6. The son arose and went to his father. This is repentance and nothing short of it. What moved the father was when his son took the first steps away from the pig pen toward the father’s house. Stop talking about getting religious—do it. Until you do it, nothing will happen: ...turn to God, and do works befitting repentance (Acts 26:20). Some of these works include praying, reading your Bible, helping people, doing the right things such as preferring others over yourself and giving money to the work of God. In other words, when you start moving, these are works of repentance. God takes notice and He will start moving toward you even while you are still a far way off. He can see you from a distance. But when he was still a great way off, his father saw him and had compassion, and ran and fell on his neck and kissed him. In other words, as soon as you start moving towards your heavenly Father, He will start doing something to you, and with you, and for you. Again, do the works of repentance. To your heavenly Father, it is not what you are thinking, but where your feet are pointing that carries the weight. Yes, praise God, as soon as you are moving towards the Father’s house, He will run, not walk, but run to meet you.

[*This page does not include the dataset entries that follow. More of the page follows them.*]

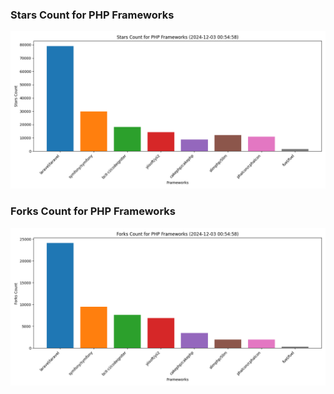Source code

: ### Stars Count for PHP Frameworks

![Stars Chart](./archive/charts/20241203005458_stars_count.png)

### Forks Count for PHP Frameworks

![Forks Chart](./archive/charts/20241203005458_forks_count.png)

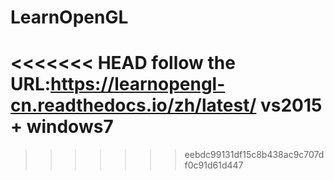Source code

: # LearnOpenGL
<<<<<<< HEAD
follow the URL:https://learnopengl-cn.readthedocs.io/zh/latest/
vs2015 + windows7
=======
>>>>>>> eebdc99131df15c8b438ac9c707df0c91d61d447
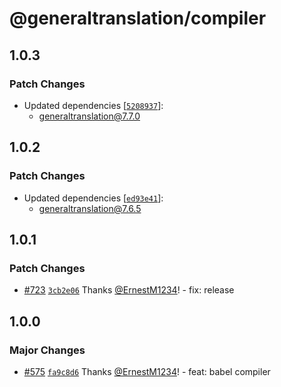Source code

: # @generaltranslation/compiler

## 1.0.3

### Patch Changes

- Updated dependencies [[`5208937`](https://github.com/generaltranslation/gt/commit/520893719480b40774ccd749fe73727cf490f46c)]:
  - generaltranslation@7.7.0

## 1.0.2

### Patch Changes

- Updated dependencies [[`ed93e41`](https://github.com/generaltranslation/gt/commit/ed93e419e9547e6f2353d99f896702016f8ba751)]:
  - generaltranslation@7.6.5

## 1.0.1

### Patch Changes

- [#723](https://github.com/generaltranslation/gt/pull/723) [`3cb2e06`](https://github.com/generaltranslation/gt/commit/3cb2e06490820d6a27d2dc3e749044a81c48a07a) Thanks [@ErnestM1234](https://github.com/ErnestM1234)! - fix: release

## 1.0.0

### Major Changes

- [#575](https://github.com/generaltranslation/gt/pull/575) [`fa9c8d6`](https://github.com/generaltranslation/gt/commit/fa9c8d695ca8d17d03c79dee524f47f25ea63728) Thanks [@ErnestM1234](https://github.com/ErnestM1234)! - feat: babel compiler
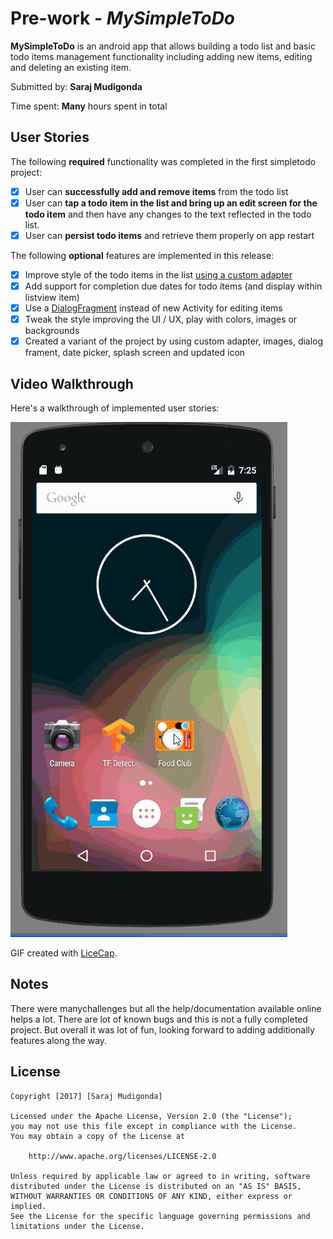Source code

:# Pre-work - *MySimpleToDo*

**MySimpleToDo** is an android app that allows building a todo list and basic todo items management functionality including adding new items, editing and deleting an existing item.

Submitted by: **Saraj Mudigonda**

Time spent: **Many** hours spent in total

## User Stories

The following **required** functionality was completed in the first simpletodo project:

* [X] User can **successfully add and remove items** from the todo list
* [X] User can **tap a todo item in the list and bring up an edit screen for the todo item** and then have any changes to the text reflected in the todo list.
* [X] User can **persist todo items** and retrieve them properly on app restart

The following **optional** features are implemented in this release:

* [X] Improve style of the todo items in the list [using a custom adapter](http://guides.codepath.com/android/Using-an-ArrayAdapter-with-ListView)
* [X] Add support for completion due dates for todo items (and display within listview item)
* [X] Use a [DialogFragment](http://guides.codepath.com/android/Using-DialogFragment) instead of new Activity for editing items
* [X] Tweak the style improving the UI / UX, play with colors, images or backgrounds
* [X] Created a variant of the project by using custom adapter, images, dialog frament, date picker, splash screen and updated icon

## Video Walkthrough 

Here's a walkthrough of implemented user stories:

<img src='https://github.com/sarajmr/simpletodo/blob/master/SimpleToDo-Updated.gif' title='Video Walkthrough' width='' alt='Video Walkthrough' />

GIF created with [LiceCap](http://www.cockos.com/licecap/).

## Notes

There were manychallenges but all the help/documentation available online helps a lot. There are lot of known bugs and this is not a fully completed project. But overall it was lot of fun, looking forward to adding additionally features along the way.

## License

    Copyright [2017] [Saraj Mudigonda]

    Licensed under the Apache License, Version 2.0 (the "License");
    you may not use this file except in compliance with the License.
    You may obtain a copy of the License at

        http://www.apache.org/licenses/LICENSE-2.0

    Unless required by applicable law or agreed to in writing, software
    distributed under the License is distributed on an "AS IS" BASIS,
    WITHOUT WARRANTIES OR CONDITIONS OF ANY KIND, either express or implied.
    See the License for the specific language governing permissions and
    limitations under the License.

Notice also something conspicuously absent in this meeting of the prodigal with his father: there is no lecture by the father, no rubbing in of the son’s guilt. No matter what was done in the past, it is now time only for love. Accept your heavenly Father’s love, forgiveness and forgetfulness of where you have been and what you have done. As your heavenly Father forgives and forgets, so you must also forgive, forget and move on with Him.
The son got new shoes, a ring, a new robe and feasting. The father has the same things for all of us who come home. We know this from Jesus’ preface to this parable: Likewise, I say to you, there is joy in the presence of the angels of God over one sinner who repents (Luke 15:10). Everyone coming in gets a new set of garments, new shoes for the preparation of the gospel of peace, a ring as a sign of his covenant with his Father and a robe of righteousness.
If you are not home, beloved friend, your heavenly Father is waiting for you. And it is no secret what God can do—what He has done for others, He can do for you.